§ **Extracted page text data**:
.....

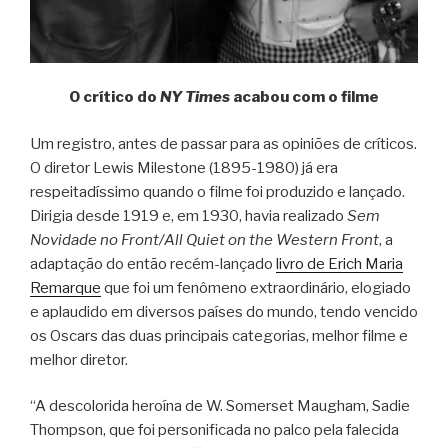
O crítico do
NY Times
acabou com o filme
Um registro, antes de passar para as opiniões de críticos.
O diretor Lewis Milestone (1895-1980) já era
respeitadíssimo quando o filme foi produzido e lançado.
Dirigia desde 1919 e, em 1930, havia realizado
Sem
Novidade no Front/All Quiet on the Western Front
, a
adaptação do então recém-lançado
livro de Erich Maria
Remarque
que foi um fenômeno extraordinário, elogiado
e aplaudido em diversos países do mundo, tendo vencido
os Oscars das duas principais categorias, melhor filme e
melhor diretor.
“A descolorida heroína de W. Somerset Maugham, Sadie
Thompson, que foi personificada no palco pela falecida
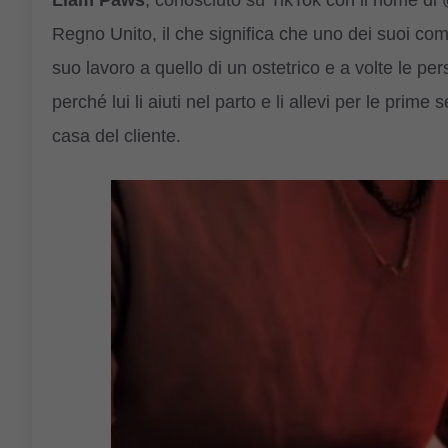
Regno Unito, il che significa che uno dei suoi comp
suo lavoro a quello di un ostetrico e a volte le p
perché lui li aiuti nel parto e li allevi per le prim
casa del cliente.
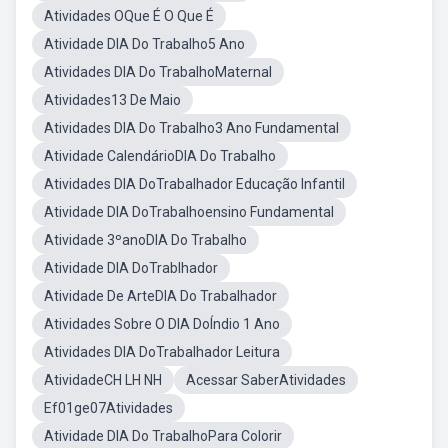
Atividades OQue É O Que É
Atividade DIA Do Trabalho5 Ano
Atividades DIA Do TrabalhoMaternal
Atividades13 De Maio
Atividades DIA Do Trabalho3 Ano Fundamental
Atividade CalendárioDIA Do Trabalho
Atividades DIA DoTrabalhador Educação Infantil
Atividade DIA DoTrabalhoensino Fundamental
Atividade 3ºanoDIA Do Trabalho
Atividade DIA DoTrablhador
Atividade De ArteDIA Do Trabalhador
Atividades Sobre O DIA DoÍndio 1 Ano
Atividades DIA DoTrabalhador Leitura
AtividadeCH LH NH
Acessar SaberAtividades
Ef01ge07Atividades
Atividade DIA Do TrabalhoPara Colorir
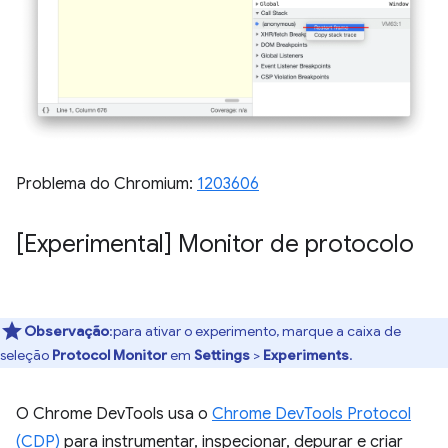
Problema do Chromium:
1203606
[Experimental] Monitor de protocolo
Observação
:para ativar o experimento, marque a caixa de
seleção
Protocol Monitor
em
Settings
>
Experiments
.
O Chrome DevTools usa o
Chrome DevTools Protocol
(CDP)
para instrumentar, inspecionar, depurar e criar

.....

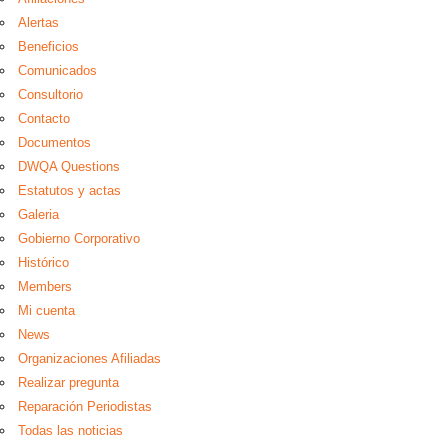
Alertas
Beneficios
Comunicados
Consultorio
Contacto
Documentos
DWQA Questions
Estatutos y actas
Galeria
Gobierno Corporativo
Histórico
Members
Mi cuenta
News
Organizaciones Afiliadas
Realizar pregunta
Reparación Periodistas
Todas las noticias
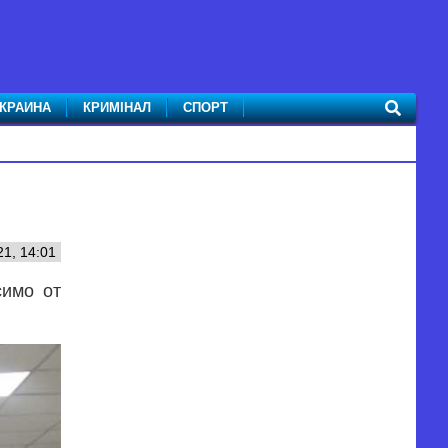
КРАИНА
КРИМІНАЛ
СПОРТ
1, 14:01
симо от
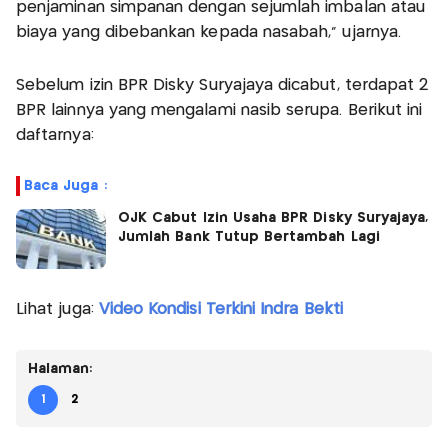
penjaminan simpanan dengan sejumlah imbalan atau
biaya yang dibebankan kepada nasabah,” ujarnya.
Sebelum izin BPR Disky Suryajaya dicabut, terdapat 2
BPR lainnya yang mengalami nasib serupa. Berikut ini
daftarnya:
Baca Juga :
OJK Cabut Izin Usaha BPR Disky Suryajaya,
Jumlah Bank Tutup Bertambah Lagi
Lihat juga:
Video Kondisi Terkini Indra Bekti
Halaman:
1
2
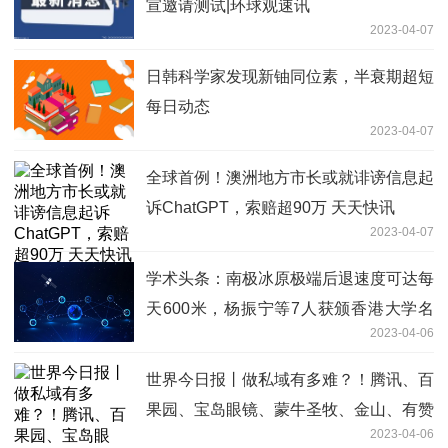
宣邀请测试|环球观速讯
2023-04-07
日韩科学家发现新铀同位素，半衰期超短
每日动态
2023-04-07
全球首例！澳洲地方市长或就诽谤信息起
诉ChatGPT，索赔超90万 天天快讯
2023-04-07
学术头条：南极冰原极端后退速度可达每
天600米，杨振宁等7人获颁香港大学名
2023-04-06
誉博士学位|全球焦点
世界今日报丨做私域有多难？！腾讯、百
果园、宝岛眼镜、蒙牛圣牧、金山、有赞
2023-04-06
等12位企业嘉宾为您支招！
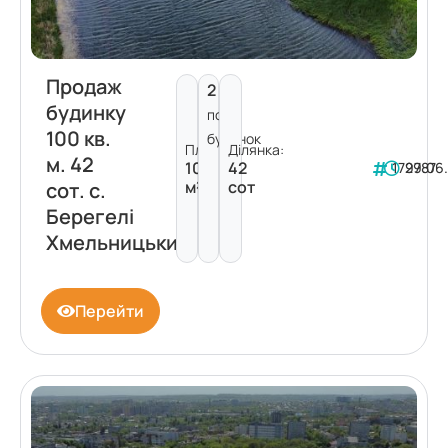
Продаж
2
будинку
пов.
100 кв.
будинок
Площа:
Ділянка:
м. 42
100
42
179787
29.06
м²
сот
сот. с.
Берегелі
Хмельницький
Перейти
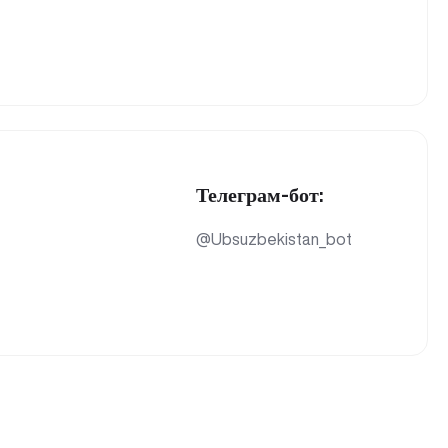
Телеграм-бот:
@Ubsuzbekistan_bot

.....

§ **Instruction**:
Each line in the entries above that includes the string "Fundamental" should be extracted.

§ **Answer for this exercise**:
Atividades DIA Do Trabalho3 Ano Fundamental
Atividade DIA DoTrabalhoensino Fundamental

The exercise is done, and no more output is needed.